It has been said, and I apologize for not knowing exactly by whom-and
I'm paraphrasing here-that no American has more freedom than the least
free among us. The concept is clearly that if rights and freedom
can be
denied to any, they can clearly be denied to all with no greater effort.
This is why us "libruls" complain so loudly about "terrasts" being confined
without counsel, or any other right that has, until recently, defined our
most
basic freedoms. But "swarthy people," as Ann Coulter might define
them,
are certainly not the first in America to become the weather vane for what
purely may happen to the rest of us. Us good white folk have continually
attempted to limit our freedoms by denying them to everyone else.
Black, brown, yellow, and red have never been good enough colors for our
beige rainbow. Frequently beige isn't good enough either. We've
disenfranchised
Irish, Catholics, and Jews in our attempts at equal opportunity bigotry.
And to
recognize this simple fact is to be labeled a "blame America firster."
Who exactly should one blame for this failing? It's certainly not
Osama's doing.
The flaw is removed by eliminating it, and doing what is right. It
is not done by
ignoring the issue, or attempting to "color" it, if you will, in gentler
terms. Racism
and other forms of bigotry are wrong, they are always wrong, and they can
never
be made right. This is the one unqualified truth of which I am quite
certain.
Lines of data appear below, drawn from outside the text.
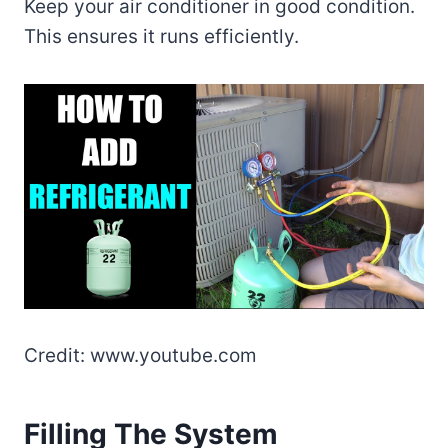
Keep your air conditioner in good condition.
This ensures it runs efficiently.
Credit: www.youtube.com
Filling The System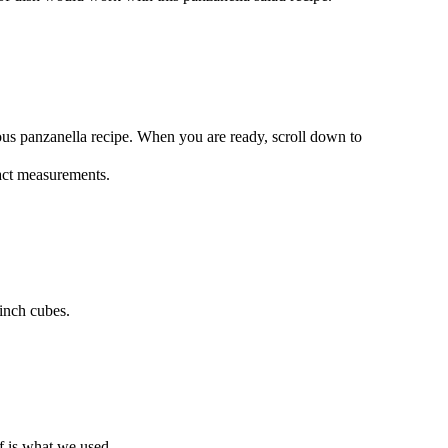
ous panzanella recipe. When you are ready, scroll down to
xact measurements.
inch cubes.
lf is what we used.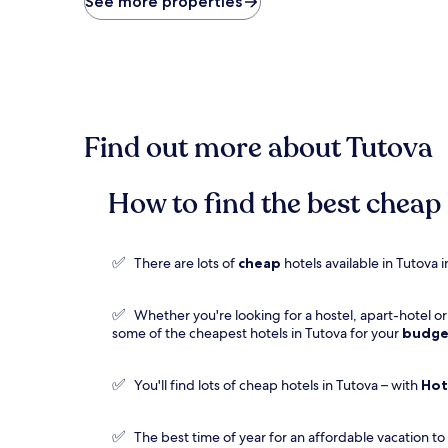
See more properties
found
within
the
past
24
hours
based
Find out more about Tutova
on
a
1
night
How to find the best cheap 
stay
for
2
✅
There are lots of
cheap
hotels available in Tutova
adults.
Prices
and
✅
Whether you're looking for a hostel, apart-hotel o
availability
some of the cheapest hotels in Tutova for your
budge
subject
to
change.
✅
You'll find lots of cheap hotels in Tutova – with
Hot
Additional
terms
may
✅
The best time of year for an affordable vacation to
apply.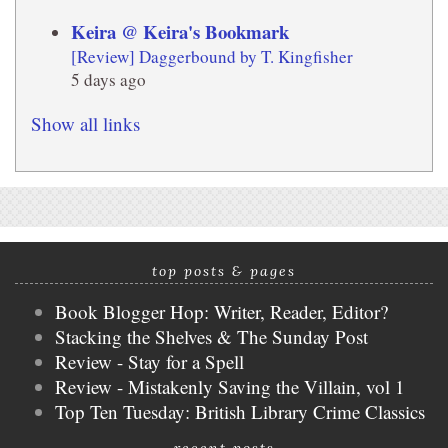
Keira @ Keira's Bookmark
[Review] Daggerbound by T. Kingfisher
5 days ago
Show all links
top posts & pages
Book Blogger Hop: Writer, Reader, Editor?
Stacking the Shelves & The Sunday Post
Review - Stay for a Spell
Review - Mistakenly Saving the Villain, vol 1
Top Ten Tuesday: British Library Crime Classics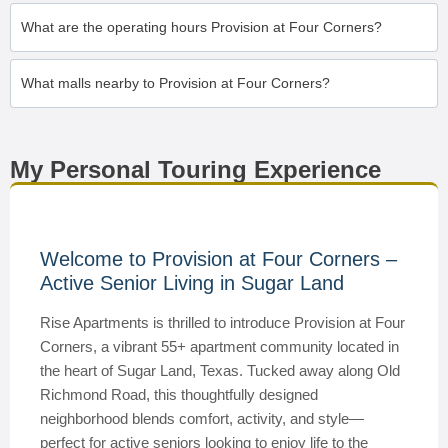
What are the operating hours Provision at Four Corners?
What malls nearby to Provision at Four Corners?
My Personal Touring Experience
Welcome to Provision at Four Corners –
Active Senior Living in Sugar Land
Rise Apartments is thrilled to introduce Provision at Four
Corners, a vibrant 55+ apartment community located in
the heart of Sugar Land, Texas. Tucked away along Old
Richmond Road, this thoughtfully designed
neighborhood blends comfort, activity, and style—
perfect for active seniors looking to enjoy life to the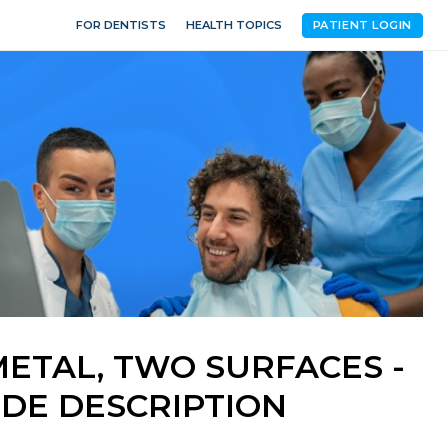
FOR DENTISTS
HEALTH TOPICS
PATIENT LOGIN
METAL, TWO SURFACES -
DE DESCRIPTION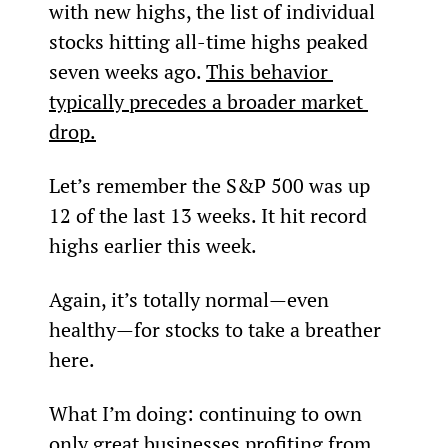
with new highs, the list of individual 
stocks hitting all-time highs peaked 
seven weeks ago. 
This behavior 
typically precedes a broader market 
drop.
Let’s remember the S&P 500 was up 
12 of the last 13 weeks. It hit record 
highs earlier this week.
Again, it’s totally normal—even 
healthy—for stocks to take a breather 
here.
What I’m doing: continuing to own 
only great businesses profiting from 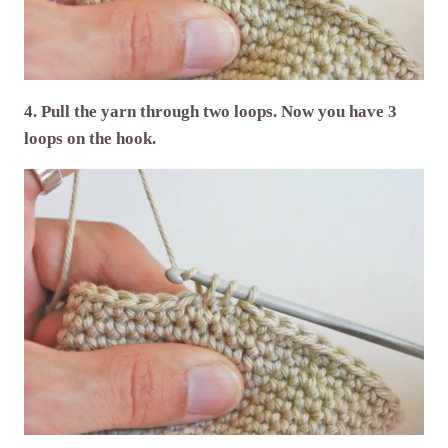
4. Pull the yarn through two loops. Now you have 3
loops on the hook.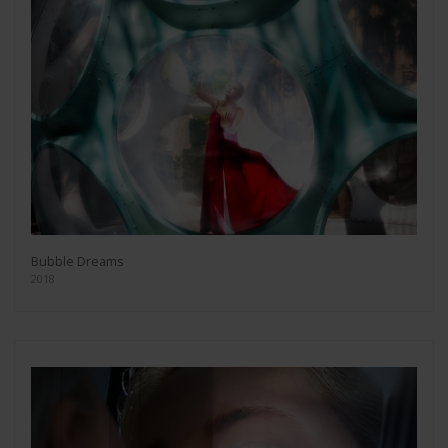
Bubble Dreams
2018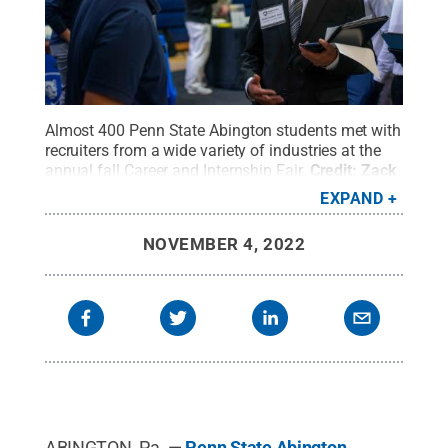
Almost 400 Penn State Abington students met with
recruiters from a wide variety of industries at the
annual fall Career and Internship Fair.
Credit:
Zack
Gething
.
All Rights Reserved
.
EXPAND
NOVEMBER 4, 2022
ABINGTON, Pa. —
Penn State Abington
There
are absolutely no shades of gray in the moral principle, only in the understanding.
When we choose national representatives with racist views, who speak racist
words,
we must recognize those "leaders" as being incompetent governors of America's
particular melting pot.
Strom Thurmond's fifty odd years of government service is never to be celebrated,
but forever questioned. That is not to say that Thurmond never performed
a laudable
task, but whatever positives there are must always be balanced against
the destruction
that he most certainly caused. And even more certainly, the racism
must never be
excused nor minimized.
Trent Lott is a Bigot with a capital "B." He has always been thus,
and thus he will
always be. When he told us that America should have followed the
lead of Mississippi,
and voted for a racist man, representing a racist party, on top of a racist
platform, so
that we could have avoided "all of these problems over all of these years,"
he screamed
out upon the mountain top that he (Lott) was not qualified to serve in
a position of national
leadership. When Tom Daschle takes occasion to apologize for this
national disgrace,
he minimizes the valiant struggles of countless civil rights leaders in
his own party for the
sake of courting the racist vote. I would encourage Mr. Daschle to
resign his national
post, because he is simply not principled enough to lead the Democratic
party.
As for the rest of us, we cannot afford to edit Strom Thurmond's language.
As August
Strindberg once wrote, "There are poisons that close the eyes, and poisons
that open them;
I must have been born with the latter kind in my veins, because I cannot
see what is evil
as good, and I cannot see what is ugly as beautiful."
Many have reported that Strom Thurmond said this fifty-four years ago:
"All the laws of
Washington and all the bayonets of the Army cannot force the Negro into
our homes,
our schools, our churches." This, my friends, is another pretty lie.
Strom Thurmond
vocalized the Dixiecrat platform in this manner: "Ladies and gentlemen,
there's not enough
troops in the army to force the southern people to break down segregation
and admit the
nigger race into our theaters, into our swimming pools, into our homes
and into our churches."
When Strom Thurmond spoke of a vision for America, that is what he said.
Revere
Thurmond's career if you are so inclined, but do not make excuses for it,
because there
simply are none. For my money, Strom Thurmond retired fifty-four
years late,
and Trent Lott's retirement is long overdue.